Historique

Depuis 1960, la Gaspésie comme l'ensemble du Québec a connu une rapide et intense scolarisation. Avec la création du ministère de l'Éducation, on vit naître, en 1964, les commissions scolaires régionales de la Baie-des-Chaleurs, de la Péninsule, des Monts et Gaspésia, desservant toute la péninsule au niveau de l'enseignement secondaire. Parallèlement, furent mises en place les commissions scolaires locales, responsables de l'enseignement primaire. En même temps que s'organisaient ces nouvelles commissions scolaires et que l'on construisait tout autour de la Gaspésie un chapelet d'écoles polyvalentes, les Gaspésiens eurent à livrer bataille pour conserver et développer chez eux le niveau collégial d'enseignement.
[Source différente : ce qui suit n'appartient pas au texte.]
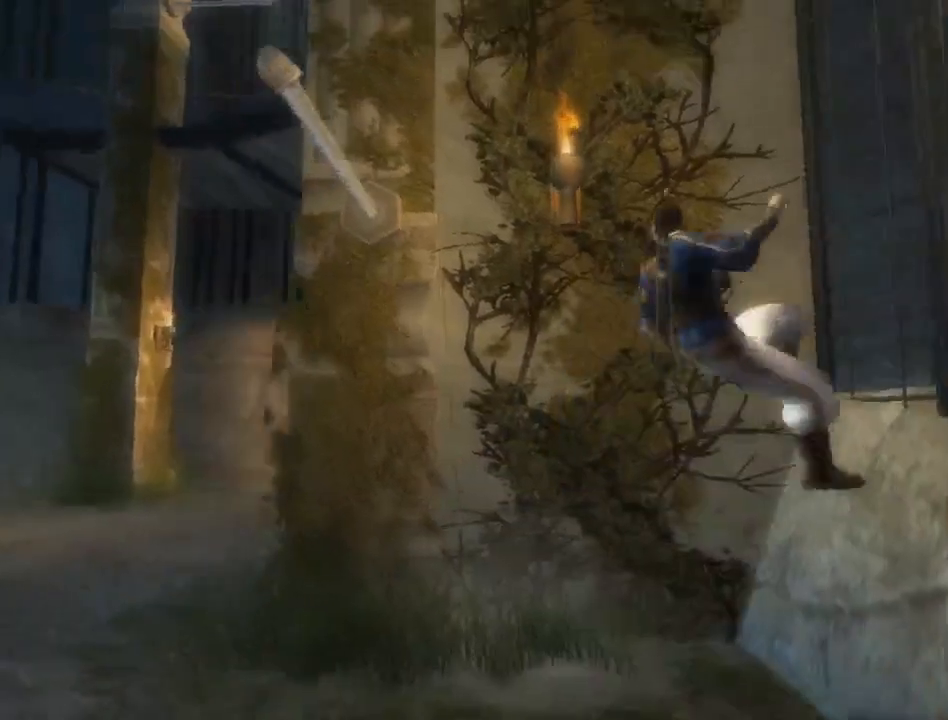
{"buttons": [], "left_stick": "center", "right_stick": "center", "events": [[383, "R1", "up"], [450, "left_stick", "center"]]}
Le ministère de l'Éducation s'apprêtait alors à organiser à travers le Québec un réseau de collèges publics. À Québec, les fonctionnaires décidèrent qu'il n'y aurait pas de collège public en Gaspésie et que pour mieux instruire la jeunesse gaspésienne, il faudrait la confier au Collège de Rimouski.
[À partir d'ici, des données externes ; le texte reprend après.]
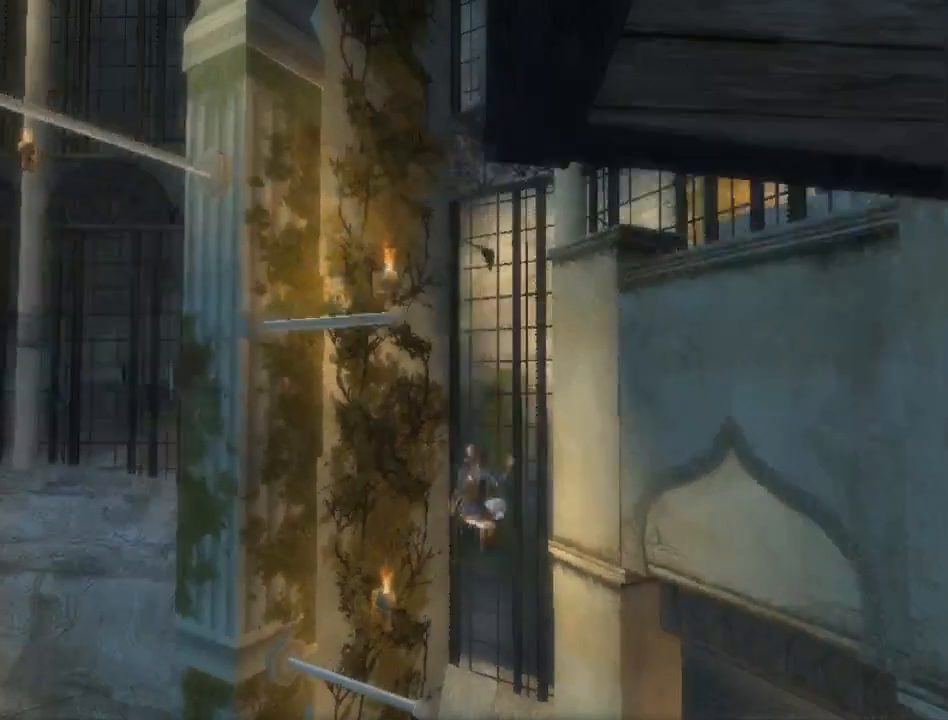
{"buttons": ["R1"], "left_stick": "center", "right_stick": "center", "events": [[33, "R1", "down"], [100, "A", "down"], [183, "A", "up"]]}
Le 21 août 1965, le ministre de l'Éducation, Paul Gérin-Lajoie, se présenta à Fort-Prével pour annoncer officiellement la nouvelle. L'annonce eut l'effet d'une bombe et, devant les vives réactions de la population, le gouvernement se ravisa. Les institutions d'enseignement collégial de la Gaspésie s'organisèrent en un comité qui s'appela le "Comité d'organisation du Cégep en Gaspésie et aux Îles-de-la-Madeleine". Démarches, pourparlers et correspondances se succédèrent et, le 22 novembre 1967, la Mission des cégeps, création du ministère de l'Éducation, se rendait à Gaspé pour y entendre les Gaspésiens plaider leur cause.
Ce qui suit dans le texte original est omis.